Step 7: Review and second assessment report
Near the end of the project life cycle, a review of the impact assessment report is planned. The aim of the review is to assess the efforts of the partners to incorporate the outcomes of the first impact assessment during the design and actual implementation in pilot-testing, conduct a comparative risk assessment based on the initial risk assessment matrix and reflect upon any new issues which potentially emerged due to technical or regulatory updates in the time between the first and the second report. During the review, given the maturity of the pilot results, the consortium will first examine whether more components (compared to the first report) should be assessed or whether components which were excluded from the first report should be now assessed. During the review, the consortium will also aim to address issues reported during Step 4, for instance further improving the understanding between the technical and non-technical partners with the expansion of the established glossary and optimising the assessment methodology. Targeted, shorter in length, tailor-made questionnaires will be used again at this stage and bilateral discussions with the partners will take place. The results will be compiled in a written report, which along with the technical documentation, will accompany the final Cyber-Trust platform in case of potential marketing. This documentation will permit interested stakeholders and future data controllers to understand the benefits and risks of the platform and perform their own assessment, having a solid basis as a starting point.

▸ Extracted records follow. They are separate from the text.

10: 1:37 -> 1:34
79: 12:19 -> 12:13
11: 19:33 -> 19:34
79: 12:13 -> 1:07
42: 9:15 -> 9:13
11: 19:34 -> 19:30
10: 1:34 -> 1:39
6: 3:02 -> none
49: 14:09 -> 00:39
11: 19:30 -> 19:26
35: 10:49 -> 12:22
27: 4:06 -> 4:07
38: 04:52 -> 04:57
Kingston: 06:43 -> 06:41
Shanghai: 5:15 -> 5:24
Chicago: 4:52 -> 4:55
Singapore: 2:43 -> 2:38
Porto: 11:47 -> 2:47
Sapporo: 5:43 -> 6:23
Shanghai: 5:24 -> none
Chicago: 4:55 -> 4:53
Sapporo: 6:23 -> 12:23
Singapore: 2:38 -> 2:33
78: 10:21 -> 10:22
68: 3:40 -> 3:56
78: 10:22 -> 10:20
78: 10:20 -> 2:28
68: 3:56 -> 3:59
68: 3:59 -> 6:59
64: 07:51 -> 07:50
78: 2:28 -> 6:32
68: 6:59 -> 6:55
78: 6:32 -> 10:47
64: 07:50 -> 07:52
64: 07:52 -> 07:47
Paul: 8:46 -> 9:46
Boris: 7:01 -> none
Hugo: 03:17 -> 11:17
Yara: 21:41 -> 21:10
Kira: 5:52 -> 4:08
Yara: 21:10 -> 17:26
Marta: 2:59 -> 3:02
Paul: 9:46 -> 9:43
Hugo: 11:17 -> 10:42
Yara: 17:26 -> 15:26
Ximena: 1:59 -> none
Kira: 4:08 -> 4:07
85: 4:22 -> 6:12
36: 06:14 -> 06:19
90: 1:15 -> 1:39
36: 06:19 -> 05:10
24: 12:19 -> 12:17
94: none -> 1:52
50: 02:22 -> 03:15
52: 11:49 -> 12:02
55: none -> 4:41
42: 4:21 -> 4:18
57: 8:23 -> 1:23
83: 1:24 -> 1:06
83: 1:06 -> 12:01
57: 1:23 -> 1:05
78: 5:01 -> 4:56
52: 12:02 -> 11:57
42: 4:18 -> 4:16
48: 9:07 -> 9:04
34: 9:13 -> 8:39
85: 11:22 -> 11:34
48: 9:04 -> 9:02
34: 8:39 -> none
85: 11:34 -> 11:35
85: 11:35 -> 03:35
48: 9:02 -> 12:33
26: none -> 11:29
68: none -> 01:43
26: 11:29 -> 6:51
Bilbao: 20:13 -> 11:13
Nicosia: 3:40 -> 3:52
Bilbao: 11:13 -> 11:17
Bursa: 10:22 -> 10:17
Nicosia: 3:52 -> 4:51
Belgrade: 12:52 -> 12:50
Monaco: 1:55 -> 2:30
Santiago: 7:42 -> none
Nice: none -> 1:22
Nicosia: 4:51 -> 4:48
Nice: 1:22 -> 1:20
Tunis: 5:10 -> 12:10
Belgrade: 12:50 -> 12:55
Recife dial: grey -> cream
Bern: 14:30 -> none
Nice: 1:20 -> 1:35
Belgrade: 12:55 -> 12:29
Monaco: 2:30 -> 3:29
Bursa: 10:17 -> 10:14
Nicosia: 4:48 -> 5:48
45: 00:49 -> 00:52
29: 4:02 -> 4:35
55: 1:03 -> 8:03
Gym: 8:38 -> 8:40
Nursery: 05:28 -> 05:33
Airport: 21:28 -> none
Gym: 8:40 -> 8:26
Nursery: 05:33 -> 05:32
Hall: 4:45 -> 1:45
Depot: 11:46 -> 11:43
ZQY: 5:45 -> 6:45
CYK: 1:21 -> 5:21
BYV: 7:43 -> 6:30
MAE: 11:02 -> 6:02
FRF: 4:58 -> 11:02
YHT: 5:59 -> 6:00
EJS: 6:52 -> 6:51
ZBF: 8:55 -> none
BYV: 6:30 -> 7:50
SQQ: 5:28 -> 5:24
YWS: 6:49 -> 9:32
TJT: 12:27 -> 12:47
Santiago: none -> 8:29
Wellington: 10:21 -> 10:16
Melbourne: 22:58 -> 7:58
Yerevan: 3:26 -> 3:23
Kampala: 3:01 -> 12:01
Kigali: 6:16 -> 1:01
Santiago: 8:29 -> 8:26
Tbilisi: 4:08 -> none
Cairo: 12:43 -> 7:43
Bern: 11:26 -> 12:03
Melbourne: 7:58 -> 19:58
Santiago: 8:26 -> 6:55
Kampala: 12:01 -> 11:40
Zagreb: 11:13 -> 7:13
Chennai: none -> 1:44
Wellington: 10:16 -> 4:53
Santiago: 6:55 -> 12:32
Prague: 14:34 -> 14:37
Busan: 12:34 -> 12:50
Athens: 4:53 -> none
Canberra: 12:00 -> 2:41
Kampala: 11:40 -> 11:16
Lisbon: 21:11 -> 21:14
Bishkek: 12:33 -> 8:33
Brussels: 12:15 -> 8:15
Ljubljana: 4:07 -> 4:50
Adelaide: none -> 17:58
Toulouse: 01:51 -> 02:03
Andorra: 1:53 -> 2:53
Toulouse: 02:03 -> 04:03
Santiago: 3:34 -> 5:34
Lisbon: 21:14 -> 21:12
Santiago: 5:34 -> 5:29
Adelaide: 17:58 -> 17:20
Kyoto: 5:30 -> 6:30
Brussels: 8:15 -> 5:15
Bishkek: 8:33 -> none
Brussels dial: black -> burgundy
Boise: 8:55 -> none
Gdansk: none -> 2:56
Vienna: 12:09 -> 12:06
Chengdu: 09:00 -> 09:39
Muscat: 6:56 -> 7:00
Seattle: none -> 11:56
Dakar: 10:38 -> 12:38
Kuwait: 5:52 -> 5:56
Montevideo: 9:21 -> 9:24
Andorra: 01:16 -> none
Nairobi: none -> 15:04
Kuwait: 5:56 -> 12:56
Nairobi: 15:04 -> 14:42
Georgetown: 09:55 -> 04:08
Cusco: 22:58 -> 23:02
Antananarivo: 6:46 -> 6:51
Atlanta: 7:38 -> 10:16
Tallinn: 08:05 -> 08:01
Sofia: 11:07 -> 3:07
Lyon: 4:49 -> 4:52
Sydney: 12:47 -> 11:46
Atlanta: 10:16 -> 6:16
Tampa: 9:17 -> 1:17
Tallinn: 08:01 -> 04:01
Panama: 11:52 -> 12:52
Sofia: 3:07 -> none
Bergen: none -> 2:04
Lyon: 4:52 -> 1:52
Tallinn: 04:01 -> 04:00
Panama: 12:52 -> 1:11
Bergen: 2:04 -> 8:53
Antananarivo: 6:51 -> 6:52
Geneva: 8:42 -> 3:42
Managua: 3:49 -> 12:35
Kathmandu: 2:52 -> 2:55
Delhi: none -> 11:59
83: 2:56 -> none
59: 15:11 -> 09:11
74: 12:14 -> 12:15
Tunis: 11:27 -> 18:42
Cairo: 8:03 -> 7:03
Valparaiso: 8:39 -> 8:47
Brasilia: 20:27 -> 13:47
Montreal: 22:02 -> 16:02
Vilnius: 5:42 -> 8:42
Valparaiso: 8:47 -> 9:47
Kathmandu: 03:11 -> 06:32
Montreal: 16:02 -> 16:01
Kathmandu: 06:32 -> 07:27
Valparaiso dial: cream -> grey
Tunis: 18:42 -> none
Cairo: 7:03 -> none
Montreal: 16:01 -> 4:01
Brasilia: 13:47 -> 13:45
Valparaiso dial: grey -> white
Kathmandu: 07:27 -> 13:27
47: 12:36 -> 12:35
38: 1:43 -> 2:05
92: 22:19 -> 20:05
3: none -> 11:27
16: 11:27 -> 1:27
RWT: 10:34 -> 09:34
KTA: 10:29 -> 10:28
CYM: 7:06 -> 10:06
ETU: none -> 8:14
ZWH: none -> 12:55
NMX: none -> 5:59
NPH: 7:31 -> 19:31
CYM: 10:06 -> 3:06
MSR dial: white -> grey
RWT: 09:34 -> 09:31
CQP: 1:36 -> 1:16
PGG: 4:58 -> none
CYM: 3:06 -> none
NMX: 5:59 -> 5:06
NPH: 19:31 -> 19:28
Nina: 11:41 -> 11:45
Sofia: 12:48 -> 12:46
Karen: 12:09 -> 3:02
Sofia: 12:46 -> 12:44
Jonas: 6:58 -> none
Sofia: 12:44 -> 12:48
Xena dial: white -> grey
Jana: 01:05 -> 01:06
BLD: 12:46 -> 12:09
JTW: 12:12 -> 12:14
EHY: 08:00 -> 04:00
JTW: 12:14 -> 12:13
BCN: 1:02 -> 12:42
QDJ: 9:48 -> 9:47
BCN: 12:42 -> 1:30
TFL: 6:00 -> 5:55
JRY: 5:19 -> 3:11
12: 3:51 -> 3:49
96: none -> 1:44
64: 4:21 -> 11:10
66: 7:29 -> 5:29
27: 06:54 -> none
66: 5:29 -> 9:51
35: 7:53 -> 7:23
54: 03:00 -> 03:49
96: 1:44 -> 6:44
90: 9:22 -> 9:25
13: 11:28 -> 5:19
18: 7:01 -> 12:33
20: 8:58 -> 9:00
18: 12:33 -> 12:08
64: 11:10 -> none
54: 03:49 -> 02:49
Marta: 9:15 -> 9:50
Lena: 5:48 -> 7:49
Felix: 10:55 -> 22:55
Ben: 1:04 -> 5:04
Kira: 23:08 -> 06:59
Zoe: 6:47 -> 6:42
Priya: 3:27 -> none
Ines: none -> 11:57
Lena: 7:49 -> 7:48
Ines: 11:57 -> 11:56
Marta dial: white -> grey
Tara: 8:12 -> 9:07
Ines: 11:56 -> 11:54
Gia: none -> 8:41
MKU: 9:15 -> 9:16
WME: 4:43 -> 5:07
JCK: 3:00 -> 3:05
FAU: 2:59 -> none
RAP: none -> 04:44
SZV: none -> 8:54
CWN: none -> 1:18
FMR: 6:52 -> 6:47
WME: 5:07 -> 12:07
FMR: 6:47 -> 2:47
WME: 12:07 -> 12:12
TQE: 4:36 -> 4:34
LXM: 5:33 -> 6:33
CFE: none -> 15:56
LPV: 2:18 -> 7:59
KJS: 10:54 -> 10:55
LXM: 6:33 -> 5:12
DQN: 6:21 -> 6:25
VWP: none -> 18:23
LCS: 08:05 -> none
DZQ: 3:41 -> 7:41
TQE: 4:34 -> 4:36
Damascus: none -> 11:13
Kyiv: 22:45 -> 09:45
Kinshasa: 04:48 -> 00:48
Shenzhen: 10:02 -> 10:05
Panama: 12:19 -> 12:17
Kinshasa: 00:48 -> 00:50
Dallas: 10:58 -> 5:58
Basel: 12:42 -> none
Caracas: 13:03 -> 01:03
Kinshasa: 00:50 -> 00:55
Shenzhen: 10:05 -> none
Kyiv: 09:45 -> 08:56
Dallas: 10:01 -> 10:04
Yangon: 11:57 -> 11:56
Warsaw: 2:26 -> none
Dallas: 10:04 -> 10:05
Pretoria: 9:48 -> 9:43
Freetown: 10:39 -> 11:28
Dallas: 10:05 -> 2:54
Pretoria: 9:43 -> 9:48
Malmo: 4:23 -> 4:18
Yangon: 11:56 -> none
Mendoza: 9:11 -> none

To sum up, even though structures for an impact assessment may show similarities, for most part they remain tailor-made for each project or system and their particular needs, as well as for the decision making they correspond to. The same goes for the procedural aspects. As we saw, the procedural aspects of an impact assessment are equally important to the substance of it, with regards to its effective and efficient completion and regular review. Here we presented the procedural approach adopted by the Cyber-Trust project, which constitutes a complex cross-disciplinary system with diverse beneficiaries, breaking down into seven steps. Of paramount importance is planning ahead, starting early enough, including a first outline even in the research proposal. Then, as this is a horizontal procedure, the proper tools and mechanisms (e.g., questionnaires, repositories, software, glossaries, reports) should be identified and used to keep the consortium informed and engaged throughout the project life cycle. In long-term, impact assessments can have further benefits, including broader compliance and assistance with demonstrating accountability and enhancing trust towards individuals and users.